- _What to do_
The data must be written out once more, precisely as given.

- _Exercise material_
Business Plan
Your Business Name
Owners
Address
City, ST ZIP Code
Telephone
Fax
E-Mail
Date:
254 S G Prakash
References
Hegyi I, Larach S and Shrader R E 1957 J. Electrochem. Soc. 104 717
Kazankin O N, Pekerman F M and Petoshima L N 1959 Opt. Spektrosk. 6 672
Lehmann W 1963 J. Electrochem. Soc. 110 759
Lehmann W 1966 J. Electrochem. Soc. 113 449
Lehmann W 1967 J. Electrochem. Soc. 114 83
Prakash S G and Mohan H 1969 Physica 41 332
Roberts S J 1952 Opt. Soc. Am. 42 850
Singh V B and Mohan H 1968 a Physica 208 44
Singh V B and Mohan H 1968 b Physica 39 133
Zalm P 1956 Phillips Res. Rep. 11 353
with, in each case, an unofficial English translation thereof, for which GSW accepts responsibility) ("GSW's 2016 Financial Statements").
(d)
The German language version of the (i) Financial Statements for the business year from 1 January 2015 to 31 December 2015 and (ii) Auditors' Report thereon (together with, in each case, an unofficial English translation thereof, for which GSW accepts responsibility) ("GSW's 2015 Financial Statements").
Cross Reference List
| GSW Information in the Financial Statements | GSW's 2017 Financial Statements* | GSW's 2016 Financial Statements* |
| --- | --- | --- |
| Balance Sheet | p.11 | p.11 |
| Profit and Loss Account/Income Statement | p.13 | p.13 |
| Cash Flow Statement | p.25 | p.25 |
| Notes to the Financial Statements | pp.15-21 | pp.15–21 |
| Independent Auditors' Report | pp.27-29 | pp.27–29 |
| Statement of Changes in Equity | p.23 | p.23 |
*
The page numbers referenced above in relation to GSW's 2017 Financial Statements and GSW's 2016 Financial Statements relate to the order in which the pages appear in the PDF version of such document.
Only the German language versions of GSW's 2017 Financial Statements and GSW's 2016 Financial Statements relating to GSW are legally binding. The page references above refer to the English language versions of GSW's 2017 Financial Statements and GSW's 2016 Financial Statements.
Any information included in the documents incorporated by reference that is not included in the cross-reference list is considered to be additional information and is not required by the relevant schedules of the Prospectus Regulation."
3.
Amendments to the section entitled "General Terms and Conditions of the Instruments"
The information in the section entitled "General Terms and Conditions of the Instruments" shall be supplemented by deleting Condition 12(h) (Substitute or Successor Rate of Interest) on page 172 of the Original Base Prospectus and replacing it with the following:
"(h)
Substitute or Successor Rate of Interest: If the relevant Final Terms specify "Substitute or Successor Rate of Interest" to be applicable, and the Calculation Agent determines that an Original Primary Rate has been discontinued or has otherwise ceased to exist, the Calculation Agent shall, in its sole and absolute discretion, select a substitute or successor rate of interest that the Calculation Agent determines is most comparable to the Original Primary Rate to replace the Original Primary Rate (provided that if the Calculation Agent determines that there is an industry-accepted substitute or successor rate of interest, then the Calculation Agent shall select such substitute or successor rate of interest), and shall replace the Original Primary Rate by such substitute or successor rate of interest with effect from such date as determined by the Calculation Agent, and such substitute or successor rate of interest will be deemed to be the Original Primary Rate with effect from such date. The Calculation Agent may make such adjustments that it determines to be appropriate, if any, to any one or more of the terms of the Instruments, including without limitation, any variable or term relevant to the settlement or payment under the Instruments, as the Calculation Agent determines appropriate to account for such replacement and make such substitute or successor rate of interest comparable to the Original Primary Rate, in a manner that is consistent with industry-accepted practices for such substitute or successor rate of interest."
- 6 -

- _Solution for this task_
Business Plan
Your Business Name
Owners
Address
City, ST ZIP Code
Telephone
Fax
E-Mail
Date:
254 S G Prakash
References
Hegyi I, Larach S and Shrader R E 1957 J. Electrochem. Soc. 104 717
Kazankin O N, Pekerman F M and Petoshima L N 1959 Opt. Spektrosk. 6 672
Lehmann W 1963 J. Electrochem. Soc. 110 759
Lehmann W 1966 J. Electrochem. Soc. 113 449
Lehmann W 1967 J. Electrochem. Soc. 114 83
Prakash S G and Mohan H 1969 Physica 41 332
Roberts S J 1952 Opt. Soc. Am. 42 850
Singh V B and Mohan H 1968 a Physica 208 44
Singh V B and Mohan H 1968 b Physica 39 133
Zalm P 1956 Phillips Res. Rep. 11 353
with, in each case, an unofficial English translation thereof, for which GSW accepts responsibility) ("GSW's 2016 Financial Statements").
(d)
The German language version of the (i) Financial Statements for the business year from 1 January 2015 to 31 December 2015 and (ii) Auditors' Report thereon (together with, in each case, an unofficial English translation thereof, for which GSW accepts responsibility) ("GSW's 2015 Financial Statements").
Cross Reference List
| GSW Information in the Financial Statements | GSW's 2017 Financial Statements* | GSW's 2016 Financial Statements* |
| --- | --- | --- |
| Balance Sheet | p.11 | p.11 |
| Profit and Loss Account/Income Statement | p.13 | p.13 |
| Cash Flow Statement | p.25 | p.25 |
| Notes to the Financial Statements | pp.15-21 | pp.15–21 |
| Independent Auditors' Report | pp.27-29 | pp.27–29 |
| Statement of Changes in Equity | p.23 | p.23 |
*
The page numbers referenced above in relation to GSW's 2017 Financial Statements and GSW's 2016 Financial Statements relate to the order in which the pages appear in the PDF version of such document.
Only the German language versions of GSW's 2017 Financial Statements and GSW's 2016 Financial Statements relating to GSW are legally binding. The page references above refer to the English language versions of GSW's 2017 Financial Statements and GSW's 2016 Financial Statements.
Any information included in the documents incorporated by reference that is not included in the cross-reference list is considered to be additional information and is not required by the relevant schedules of the Prospectus Regulation."
3.
Amendments to the section entitled "General Terms and Conditions of the Instruments"
The information in the section entitled "General Terms and Conditions of the Instruments" shall be supplemented by deleting Condition 12(h) (Substitute or Successor Rate of Interest) on page 172 of the Original Base Prospectus and replacing it with the following:
"(h)
Substitute or Successor Rate of Interest: If the relevant Final Terms specify "Substitute or Successor Rate of Interest" to be applicable, and the Calculation Agent determines that an Original Primary Rate has been discontinued or has otherwise ceased to exist, the Calculation Agent shall, in its sole and absolute discretion, select a substitute or successor rate of interest that the Calculation Agent determines is most comparable to the Original Primary Rate to replace the Original Primary Rate (provided that if the Calculation Agent determines that there is an industry-accepted substitute or successor rate of interest, then the Calculation Agent shall select such substitute or successor rate of interest), and shall replace the Original Primary Rate by such substitute or successor rate of interest with effect from such date as determined by the Calculation Agent, and such substitute or successor rate of interest will be deemed to be the Original Primary Rate with effect from such date. The Calculation Agent may make such adjustments that it determines to be appropriate, if any, to any one or more of the terms of the Instruments, including without limitation, any variable or term relevant to the settlement or payment under the Instruments, as the Calculation Agent determines appropriate to account for such replacement and make such substitute or successor rate of interest comparable to the Original Primary Rate, in a manner that is consistent with industry-accepted practices for such substitute or successor rate of interest."
- 6 -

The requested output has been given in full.